After a decade at Amazon and floriculture startup Colvin, Sergi Bastardas noticed something: the people who actually run the world’s warehouses, restaurants, and hospitals were being managed with the technological sophistication of a clipboard and a prayer. So in 2025, he and co-founders Nacho Travesí and Antonio Melé launched Orbio, an enterprise startup that helps businesses manage frontline workers - using AI agents, naturally, because it’s 2025.
On Monday, Orbio announced a $21 million Series A round led by Dawn Capital. The startup says its customers already include Poke and YUM! Brands (the proud owners of Pizza Hut, Taco Bell, and KFC), who use Orbio to onboard and manage their frontline employees. Bastardas says customers are moving from pilot programs to full deployment. At behavioral health provider The Stepping Stones Group, Orbio now runs the entire US operation, with 20% more candidates making it through to hire.
Orbio’s AI agents - named Maria, Daniel, and Claire, because naming them “HR-1,” “HR-2,” and “HR-3” would have been too honest - can interview candidates, assess fit, monitor employee output, and conduct daily check-ins throughout an employee’s work lifecycle. “Each agent generates data that feeds back into the others,” Bastardas explained, describing a closed loop where onboarding signals inform recruiting quality, exit interviews reveal why employees leave, and engagement data identifies retention risks. It’s like a nervous system, except made of software and lacking existential dread.

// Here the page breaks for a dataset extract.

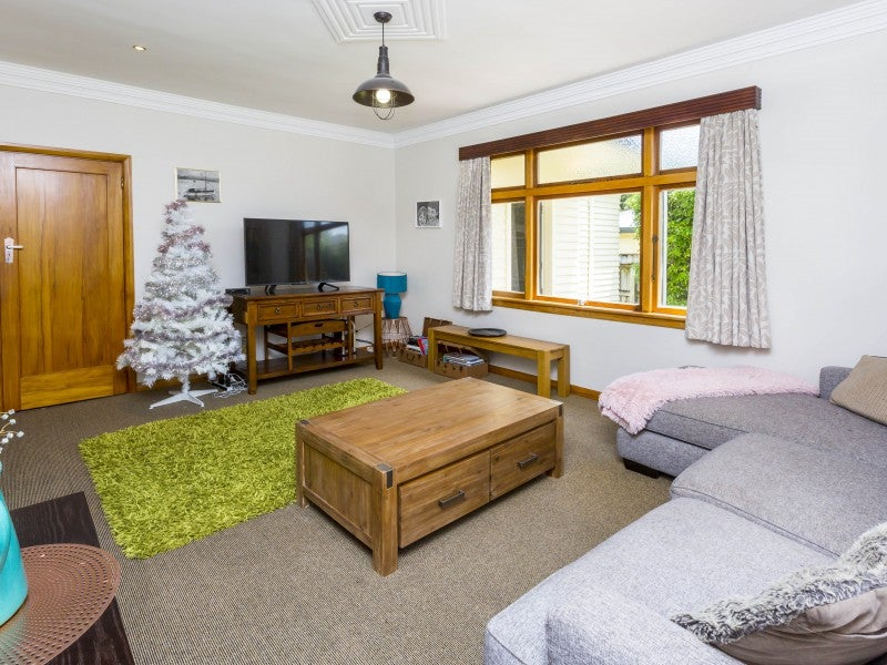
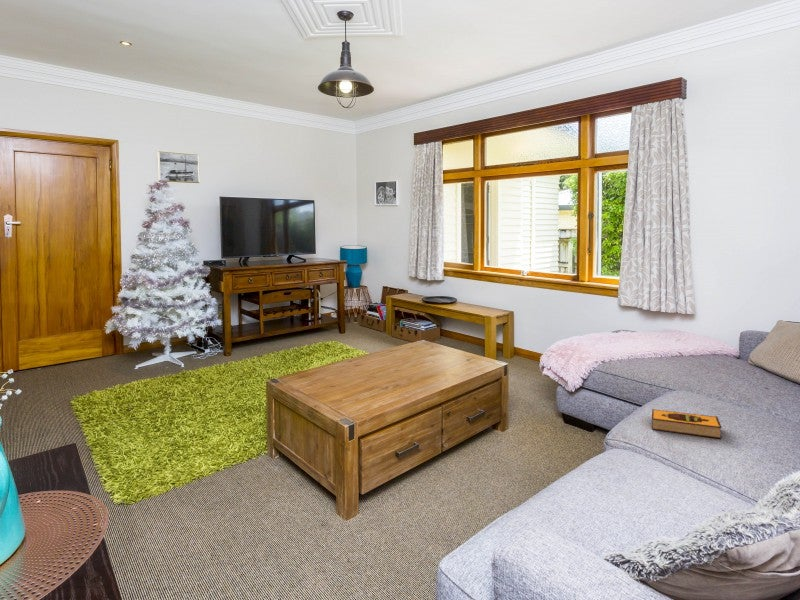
+ hardback book [651,408,723,439]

Orbio competes with startups like Paradox (automated recruiting) and WorkJam (frontline employee management), but Bastardas considers the biggest competitor to be the “legacy approach” - the fragmented process that still involves spreadsheets and phone calls in industries like healthcare, retail, and logistics. All of this is changing rapidly in the age of AI, which is Orbio’s cue to step in with a full suite of digital replacements.
Orbio has raised $26 million to date from investors including Visionaries and 2100 Ventures. Bastardas says the fresh capital will be used to hire more humans to develop more AI agents. “This will be a transformation for businesses, but also the workforce,” Bastardas said. “The 2.7 billion people who keep healthcare, retail, logistics, and hospitality running, most of whom don’t have a corporate email address, have previously got nothing. This is their AI moment.” Or, as it might be known: the moment when Maria, Daniel, and Claire start calling the shots.